• [Exercise prompt]:
Copy from the first line below down to and including the line with "RRM Measurement relaxation". Skip the pictures.

• [Data in this exercise]:
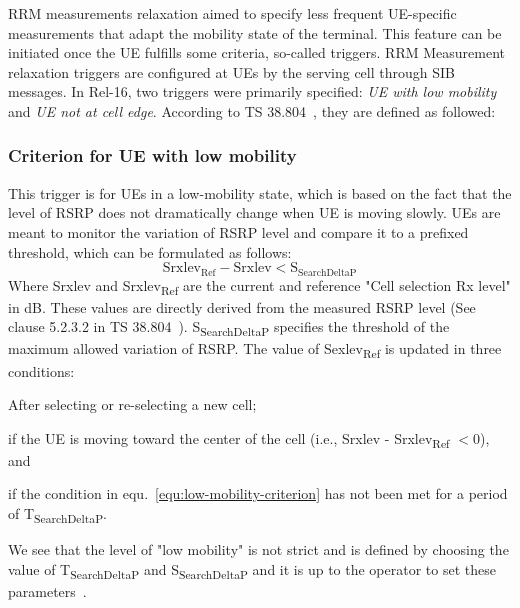 \documentclass[]{IEEEtran}
\begin{document}
 RRM measurements relaxation aimed to specify less frequent UE-specific measurements that adapt the mobility state of the terminal. 
 This feature can be initiated once the UE fulfills some criteria, so-called triggers. 
 RRM Measurement relaxation triggers are configured at UEs by the serving cell through SIB messages. 
 In Rel-16, two triggers were primarily specified: \textit{UE with low mobility} and \textit{UE not at cell edge}. According to TS 38.804~\cite{3gpp_study_nodate-4_38.804}, they are defined as followed:

\subsubsection*{\textbf{Criterion for UE with low mobility}}
This trigger is for UEs in a low-mobility state, which is based on the fact that the level of RSRP does not dramatically change when UE is moving slowly. 
UEs are meant to monitor the variation of RSRP level and compare it to a prefixed threshold, which can be formulated as follows:
\begin{equation}
\textrm{Srxlev}_{\textrm{Ref}}-\textrm{Srxlev}<\textrm{S}_{\textrm{SearchDeltaP}}
\label{equ:low-mobility-criterion}
\end{equation}
Where Srxlev and Srxlev\textsubscript{Ref} are the current and reference "Cell selection Rx level" in dB.
These values are directly derived from the measured RSRP level (See clause 5.2.3.2 in TS 38.804~\cite{3gpp_nr_2022-10_38.304}).
S\textsubscript{SearchDeltaP} specifies the threshold of the maximum allowed variation of RSRP. 
The value of Sexlev\textsubscript{Ref} is updated in three conditions:
\begin{enumerate*}
    \item After selecting or re-selecting a new cell;
    \item if the UE is moving toward the center of the cell (i.e., Srxlev - Srxlev\textsubscript{Ref} $<0$), and
    \item if the condition in equ.~\ref{equ:low-mobility-criterion} has not been met for a period of T\textsubscript{SearchDeltaP}.
\end{enumerate*}
We see that the level of "low mobility" is not strict and is defined by choosing the value of T\textsubscript{SearchDeltaP} and  S\textsubscript{SearchDeltaP} and it is up to the operator to set these parameters~\cite{veedu_toward_2022_arXiv:2203.05634}.\\
\end{document}
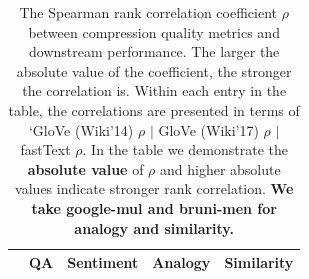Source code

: \begin{table}
	\caption{The Spearman rank correlation coefficient $\rho$ between compression quality metrics and downstream performance. The larger the absolute value of the coefficient, the stronger the correlation is.
	Within each entry in the table, the correlations are presented in terms of `GloVe (Wiki'14) $\rho$ \; $|$ \; GloVe (Wiki'17) $\rho$ \; $|$ \; fastText $\rho$. In the table we demonstrate the \textbf{absolute value} of $\rho$ and higher absolute values indicate stronger rank correlation. \textbf{We take google-mul and bruni-men for analogy and similarity.}
	}
	\small
	\centering
	\begin{tabular}{c | c | c | c | c | c | c | c | c | c | c | c | c}
		\toprule
		& \multicolumn{3}{|c|}{QA} & \multicolumn{3}{|c|}{Sentiment} & \multicolumn{3}{|c|}{Analogy} & \multicolumn{3}{|c}{Similarity} \\
		\midrule

\end{tabular}
\end{table}

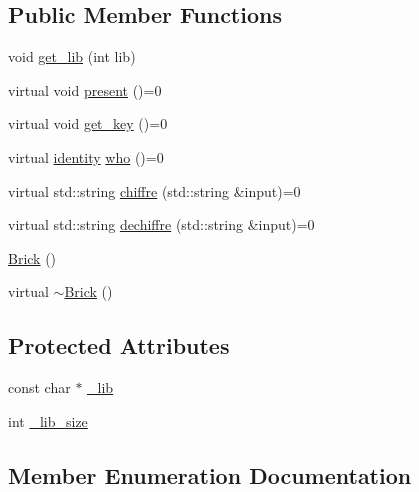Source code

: \subsection*{Public Member Functions}
\begin{DoxyCompactItemize}
\item 
void \hyperlink{class_brick_a3e683a0fa3648b5a758b6f12d57365ab}{get\+\_\+lib} (int lib)
\item 
virtual void \hyperlink{class_brick_aa1e9b549787dedc030860f8c75482c8c}{present} ()=0
\item 
virtual void \hyperlink{class_brick_aeec3d78d8d03e207b4154ff06f637bbe}{get\+\_\+key} ()=0
\item 
virtual \hyperlink{class_brick_af32354a4d8d1275db35660a96a2cfa3e}{identity} \hyperlink{class_brick_af6ba737fda1fda2d3fba50de23cbaff0}{who} ()=0
\item 
virtual std\+::string \hyperlink{class_brick_a1cddb42fe77c9b6d140004d01ff7ab5b}{chiffre} (std\+::string \&input)=0
\item 
virtual std\+::string \hyperlink{class_brick_afa3a68ba4f4babecadc6dfd05a2d2040}{dechiffre} (std\+::string \&input)=0
\item 
\hyperlink{class_brick_aa29d678c3d901c7b18cbc3a27a51be17}{Brick} ()
\item 
virtual \hyperlink{class_brick_a0e27476ccaeaed1d61a06bddf247c8ee}{$\sim$\+Brick} ()
\end{DoxyCompactItemize}
\subsection*{Protected Attributes}
\begin{DoxyCompactItemize}
\item 
const char $\ast$ \hyperlink{class_brick_ae1175c82acc7e4e74a4cbe27ba75ae66}{\+\_\+lib}
\item 
int \hyperlink{class_brick_a990cb3ac8d11d28aa1fa68a4583ed704}{\+\_\+lib\+\_\+size}
\end{DoxyCompactItemize}


\subsection{Member Enumeration Documentation}
\hypertarget{class_brick_af32354a4d8d1275db35660a96a2cfa3e}{}

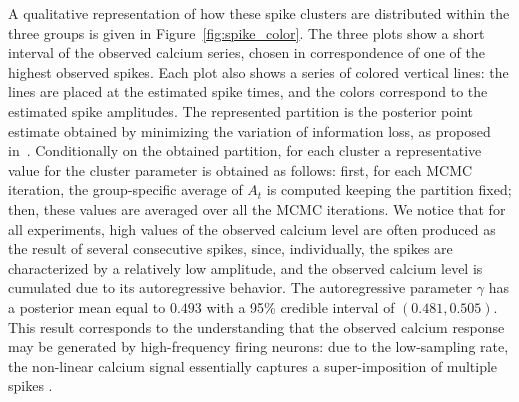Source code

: 

A qualitative representation of how these spike clusters are distributed within the three groups is given in Figure~\ref{fig:spike_color}. The three plots show a short interval of the observed calcium series, chosen in correspondence of one of the highest observed spikes. 
Each plot also shows a series of colored vertical lines: the lines are placed at the estimated spike times, and the colors correspond to the estimated spike amplitudes. 
The represented partition is the posterior point estimate obtained by minimizing the variation of information loss, as proposed in~\textcite{wade2018}. Conditionally on the obtained partition, for each cluster a representative value for the cluster parameter is obtained as follows: 
first, for each MCMC iteration, the group-specific average of $A_t$ is computed keeping the partition fixed; then, these values are averaged over all the MCMC iterations.
We notice that for all experiments, high values of the observed calcium level are often produced as the result of several consecutive spikes, since, individually, the spikes are characterized by a relatively low amplitude, and the observed calcium level is cumulated due to its autoregressive behavior.  The autoregressive parameter $\gamma$ has a posterior mean equal to $0.493$ with a 95\% credible interval of $(0.481, 0.505)$.
%
This result corresponds to the understanding that the observed calcium response may be generated by high-frequency firing neurons: due to the low-sampling rate, the non-linear calcium signal essentially captures a super-imposition of multiple spikes \parencite{Hoang2020}.  
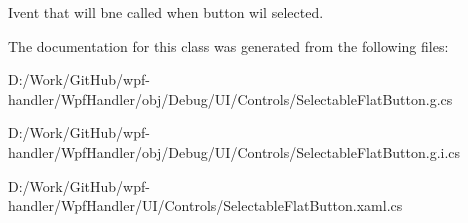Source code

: Ivent that will bne called when button wil selected. 



The documentation for this class was generated from the following files\+:\begin{DoxyCompactItemize}
\item 
D\+:/\+Work/\+Git\+Hub/wpf-\/handler/\+Wpf\+Handler/obj/\+Debug/\+U\+I/\+Controls/Selectable\+Flat\+Button.\+g.\+cs\item 
D\+:/\+Work/\+Git\+Hub/wpf-\/handler/\+Wpf\+Handler/obj/\+Debug/\+U\+I/\+Controls/Selectable\+Flat\+Button.\+g.\+i.\+cs\item 
D\+:/\+Work/\+Git\+Hub/wpf-\/handler/\+Wpf\+Handler/\+U\+I/\+Controls/Selectable\+Flat\+Button.\+xaml.\+cs\end{DoxyCompactItemize}
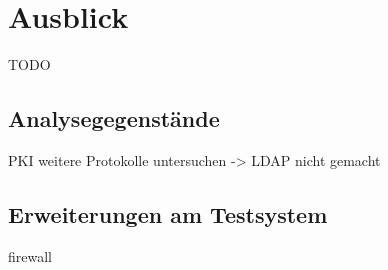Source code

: \chapter{Ausblick}
TODO

\section{Analysegegenstände}
PKI
weitere Protokolle untersuchen -> LDAP nicht gemacht

\section{Erweiterungen am Testsystem}

firewall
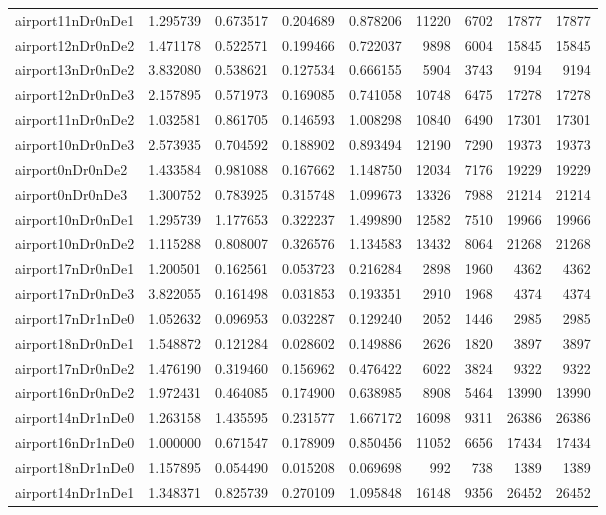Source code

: \begin{longtable}{|l|r|r|r|r|r|r|r|r|}
airport11nDr0nDe1 & 1.295739 & 0.673517 & 0.204689 & 0.878206 & 11220 & 6702 & 17877 & 17877 \\
airport12nDr0nDe2 & 1.471178 & 0.522571 & 0.199466 & 0.722037 & 9898 & 6004 & 15845 & 15845 \\
airport13nDr0nDe2 & 3.832080 & 0.538621 & 0.127534 & 0.666155 & 5904 & 3743 & 9194 & 9194 \\
airport12nDr0nDe3 & 2.157895 & 0.571973 & 0.169085 & 0.741058 & 10748 & 6475 & 17278 & 17278 \\
airport11nDr0nDe2 & 1.032581 & 0.861705 & 0.146593 & 1.008298 & 10840 & 6490 & 17301 & 17301 \\
airport10nDr0nDe3 & 2.573935 & 0.704592 & 0.188902 & 0.893494 & 12190 & 7290 & 19373 & 19373 \\
airport0nDr0nDe2 & 1.433584 & 0.981088 & 0.167662 & 1.148750 & 12034 & 7176 & 19229 & 19229 \\
airport0nDr0nDe3 & 1.300752 & 0.783925 & 0.315748 & 1.099673 & 13326 & 7988 & 21214 & 21214 \\
airport10nDr0nDe1 & 1.295739 & 1.177653 & 0.322237 & 1.499890 & 12582 & 7510 & 19966 & 19966 \\
airport10nDr0nDe2 & 1.115288 & 0.808007 & 0.326576 & 1.134583 & 13432 & 8064 & 21268 & 21268 \\
airport17nDr0nDe1 & 1.200501 & 0.162561 & 0.053723 & 0.216284 & 2898 & 1960 & 4362 & 4362 \\
airport17nDr0nDe3 & 3.822055 & 0.161498 & 0.031853 & 0.193351 & 2910 & 1968 & 4374 & 4374 \\
airport17nDr1nDe0 & 1.052632 & 0.096953 & 0.032287 & 0.129240 & 2052 & 1446 & 2985 & 2985 \\
airport18nDr0nDe1 & 1.548872 & 0.121284 & 0.028602 & 0.149886 & 2626 & 1820 & 3897 & 3897 \\
airport17nDr0nDe2 & 1.476190 & 0.319460 & 0.156962 & 0.476422 & 6022 & 3824 & 9322 & 9322 \\
airport16nDr0nDe2 & 1.972431 & 0.464085 & 0.174900 & 0.638985 & 8908 & 5464 & 13990 & 13990 \\
airport14nDr1nDe0 & 1.263158 & 1.435595 & 0.231577 & 1.667172 & 16098 & 9311 & 26386 & 26386 \\
airport16nDr1nDe0 & 1.000000 & 0.671547 & 0.178909 & 0.850456 & 11052 & 6656 & 17434 & 17434 \\
airport18nDr1nDe0 & 1.157895 & 0.054490 & 0.015208 & 0.069698 & 992 & 738 & 1389 & 1389 \\
airport14nDr1nDe1 & 1.348371 & 0.825739 & 0.270109 & 1.095848 & 16148 & 9356 & 26452 & 26452 \\

\end{longtable}
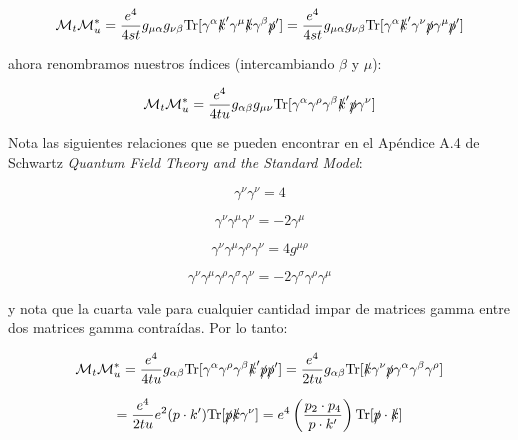 \begin{equation}
\mathcal{M}_t \mathcal{M}_u^* = \frac{e^4}{4st} g_{\mu \alpha} g_{\nu \beta} \text{Tr}[\gamma^\alpha \slashed{k}' \gamma^\mu \slashed{k} \gamma^\beta \slashed{p}'] = \frac{e^4}{4st} g_{\mu \alpha} g_{\nu \beta} \text{Tr}[\gamma^\alpha \slashed{k}' \gamma^\nu \slashed{p} \gamma^\mu \slashed{p}']
\end{equation}

ahora renombramos nuestros índices (intercambiando $\beta$ y $\mu$):

\begin{equation}
\mathcal{M}_t \mathcal{M}_u^* = \frac{e^4}{4tu} g_{\alpha \beta} g_{\mu \nu} \text{Tr}[\gamma^\alpha \gamma^\rho \gamma^\beta \slashed{k}' \slashed{p} \gamma^\nu]
\end{equation}

Nota las siguientes relaciones que se pueden encontrar en el Apéndice A.4 de Schwartz \textit{Quantum Field Theory and the Standard Model}:

\begin{equation}
\gamma^\nu \gamma^\nu = 4
\end{equation}

\begin{equation}
\gamma^\nu \gamma^\mu \gamma^\nu = -2\gamma^\mu
\end{equation}

\begin{equation}
\gamma^\nu \gamma^\mu \gamma^\rho \gamma^\nu = 4g^{\mu \rho}
\end{equation}

\begin{equation}
\gamma^\nu \gamma^\mu \gamma^\rho \gamma^\sigma \gamma^\nu = -2\gamma^\sigma \gamma^\rho \gamma^\mu
\end{equation}

y nota que la cuarta vale para cualquier cantidad impar de matrices gamma entre dos matrices gamma contraídas. Por lo tanto:

\begin{equation}
\mathcal{M}_t \mathcal{M}_u^* = \frac{e^4}{4tu} g_{\alpha \beta} \text{Tr}[\gamma^\alpha \gamma^\rho \gamma^\beta \slashed{k}' \slashed{p} \slashed{p}'] = \frac{e^4}{2tu} g_{\alpha \beta} \text{Tr}[\slashed{k} \gamma^\nu \slashed{p} \gamma^\alpha \gamma^\beta \gamma^\rho]
\end{equation}

\begin{equation}
= \frac{e^4}{2tu} e^2 (p \cdot k')\text{Tr}[\slashed{p} \slashed{k} \gamma^\nu] = e^4 \left( \frac{p_2 \cdot p_4}{p\cdot k'} \right) \text{Tr}[\slashed{p} \cdot \slashed{k}]
\end{equation}

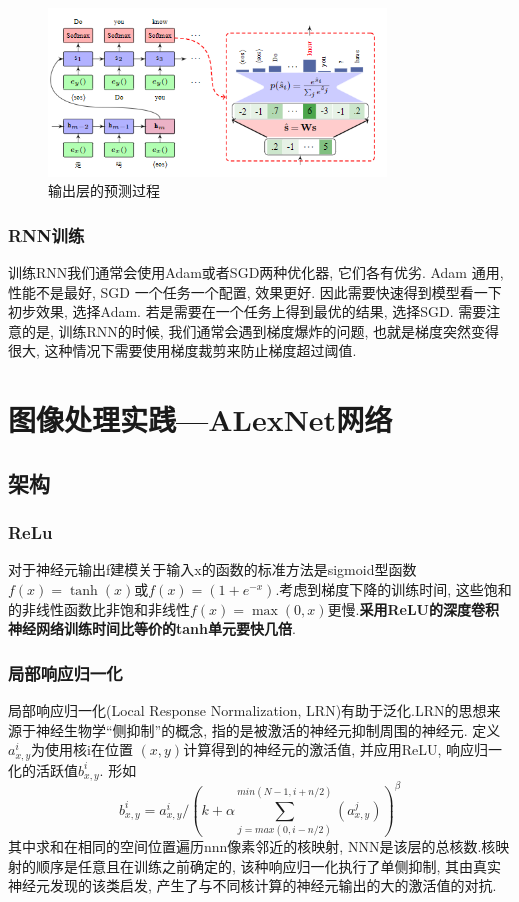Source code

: \documentclass[a4paper]{article}
\theoremstyle{definition}
\numberwithin{equation}{section}
\begin{document}
    \begin{figure}[htp]
        \centering
        \includegraphics[width=0.8\textwidth]{outputpredict.png}
        \caption{输出层的预测过程} 
        \end{figure}

\subsubsection{RNN训练}
训练RNN我们通常会使用Adam或者SGD两种优化器, 它们各有优劣. Adam 通用, 性能不是最好, SGD  一个任务一个配置, 效果更好. 
因此需要快速得到模型看一下初步效果, 选择Adam. 
若是需要在一个任务上得到最优的结果, 选择SGD. 
需要注意的是, 训练RNN的时候, 我们通常会遇到梯度爆炸的问题, 也就是梯度突然变得很大, 这种情况下需要使用梯度裁剪来防止梯度超过阈值. 

\section{图像处理实践---ALexNet网络}
 
\subsection{架构}
\subsubsection{ReLu}
对于神经元输出f建模关于输入x的函数的标准⽅法是sigmoid型函数$f(x)=\tanh(x)$或$f(x)=(1+e^{-x})$.考虑到梯度下降的训练时间, 这些饱和的非线性函数比非饱和非线性$f(x)=\max(0, x)$更慢.\textbf{采用ReLU的深度卷积神经网络训练时间比等价的tanh单元要快几倍}.

\subsubsection{局部响应归一化}

局部响应归一化(Local Response Normalization, LRN)有助于泛化.LRN的思想来源于神经生物学“侧抑制”的概念, 指的是被激活的神经元抑制周围的神经元. 
定义$a_{x, y}^i$为使用核i在位置 $(x, y)$计算得到的神经元的激活值, 并应用ReLU, 响应归一化的活跃值$b_{x, y}^i $. 形如
$$b_{x, y}^i = a_{x, y}^i/(k + \alpha\sum_{j = max(0,  i-n/2)}^{min(N-1,  i + n/2)}(a_{x, y}^j))^\beta$$
其中求和在相同的空间位置遍历nnn像素邻近的核映射, NNN是该层的总核数.核映射的顺序是任意且在训练之前确定的, 该种响应归一化执行了单侧抑制, 其由真实神经元发现的该类启发, 产生了与不同核计算的神经元输出的大的激活值的对抗. 
\end{document}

• [Response to this exercise]:
 \documentclass[]{IEEEtran}
\begin{document}
 RRM measurements relaxation aimed to specify less frequent UE-specific measurements that adapt the mobility state of the terminal. 
 This feature can be initiated once the UE fulfills some criteria, so-called triggers. 
 RRM Measurement relaxation triggers are configured at UEs by the serving cell through SIB messages. 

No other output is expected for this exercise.